Nasza Loteria SR - pasek na kartach artykułów

Kosmiczne rodzeństwo, czyli Walentyna i Walery przyjechali do Łodzi

Anna Gronczewska
Tę wizytę pamiętano w Łodzi długo. Przyjechała tu pierwsza kobieta, która poleciała w kosmos. Walentynie Tiereszkowej towarzyszył Walery Bykowski, jej kosmiczny brat, jak określała go łódzka prasa.CZYTAJ DALEJ NA NASTĘPNYM SLAJDZIE
Tę wizytę pamiętano w Łodzi długo. Przyjechała tu pierwsza kobieta, która poleciała w kosmos. Walentynie Tiereszkowej towarzyszył Walery Bykowski, jej kosmiczny brat, jak określała go łódzka prasa.CZYTAJ DALEJ NA NASTĘPNYM SLAJDZIE archiwum Dziennika Łódzkiego
Tę wizytę pamiętano w Łodzi długo.

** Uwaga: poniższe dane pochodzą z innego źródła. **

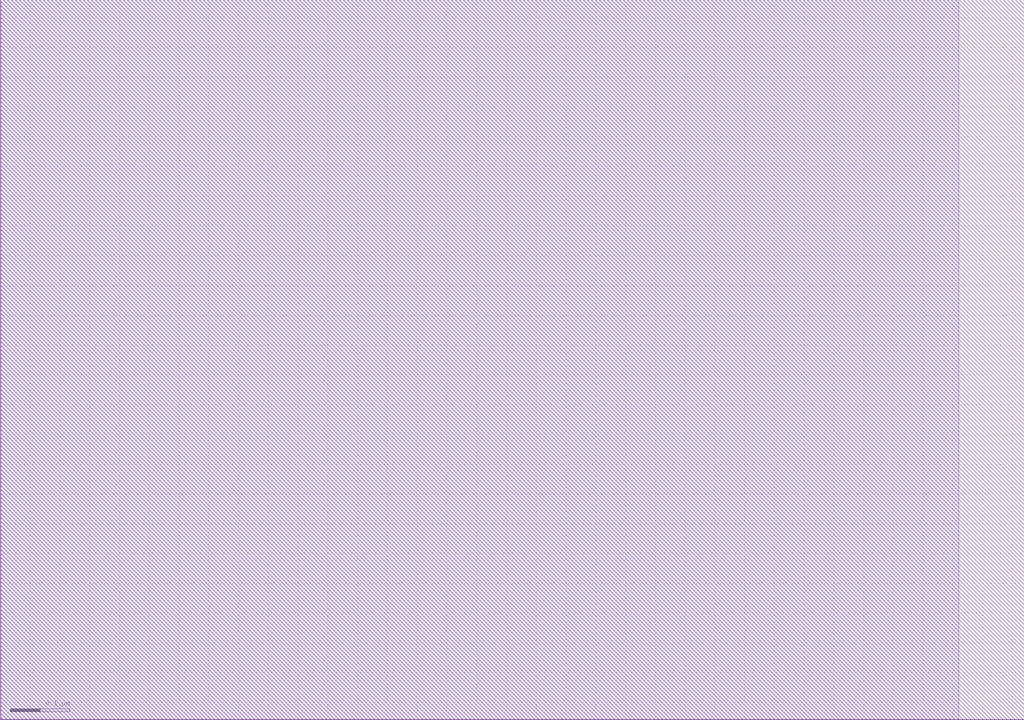
<source format=lef>
VERSION 5.7 ;
  NOWIREEXTENSIONATPIN ON ;
  DIVIDERCHAR "/" ;
  BUSBITCHARS "[]" ;
UNITS
  DATABASE MICRONS 200 ;
END UNITS

LAYER via2
  TYPE CUT ;
END via2

LAYER via
  TYPE CUT ;
END via

LAYER nwell
  TYPE MASTERSLICE ;
END nwell

LAYER via3
  TYPE CUT ;
END via3

LAYER pwell
  TYPE MASTERSLICE ;
END pwell

LAYER via4
  TYPE CUT ;
END via4

LAYER mcon
  TYPE CUT ;
END mcon

LAYER met6
  TYPE ROUTING ;
  WIDTH 0.030000 ;
  SPACING 0.040000 ;
  DIRECTION HORIZONTAL ;
END met6

LAYER met1
  TYPE ROUTING ;
  WIDTH 0.140000 ;
  SPACING 0.140000 ;
  DIRECTION HORIZONTAL ;
END met1

LAYER met3
  TYPE ROUTING ;
  WIDTH 0.300000 ;
  SPACING 0.300000 ;
  DIRECTION HORIZONTAL ;
END met3

LAYER met2
  TYPE ROUTING ;
  WIDTH 0.140000 ;
  SPACING 0.140000 ;
  DIRECTION HORIZONTAL ;
END met2

LAYER met4
  TYPE ROUTING ;
  WIDTH 0.300000 ;
  SPACING 0.300000 ;
  DIRECTION HORIZONTAL ;
END met4

LAYER met5
  TYPE ROUTING ;
  WIDTH 1.600000 ;
  SPACING 1.600000 ;
  DIRECTION HORIZONTAL ;
END met5

LAYER li1
  TYPE ROUTING ;
  WIDTH 0.170000 ;
  SPACING 0.170000 ;
  DIRECTION HORIZONTAL ;
END li1

MACRO sky130_hilas_pFETdevice01aa
  CLASS BLOCK ;
  FOREIGN sky130_hilas_pFETdevice01aa ;
  ORIGIN 0.800 0.780 ;
  SIZE 1.720 BY 1.210 ;
  OBS
      LAYER nwell ;
        RECT -0.800 -0.780 0.810 0.430 ;
  END
END sky130_hilas_pFETdevice01aa
END LIBRARY


</source>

Przyjechała tu pierwsza kobieta, która poleciała w kosmos. Walentynie Tiereszkowej towarzyszył Walery Bykowski, jej kosmiczny brat, jak określała go łódzka prasa.

Walentynę witano w Łodzi jak królową. Na ulicach wiwatowały na jej cześć tłumy, dziewczynki w szkolnych mundurkach dawały kwiaty, a ona jak głowa państwa odkrytym ziłem jechała Piotrkowską. Potem jeszcze dostała od łódzkich uczennic białą suknię z welonem, w której kilka miesięcy później brała ślub.

- Do dziś pamiętam tę wizytę - wspomina Marek Włodarski, dziś 69-letni łodzianin. - Nie mogłem się doczekać, by zobaczyć kosmonautkę. W tamtych czasach kosmos, to było coś, co niesamowicie działało na wyobraźnię 12 letniego chłopca!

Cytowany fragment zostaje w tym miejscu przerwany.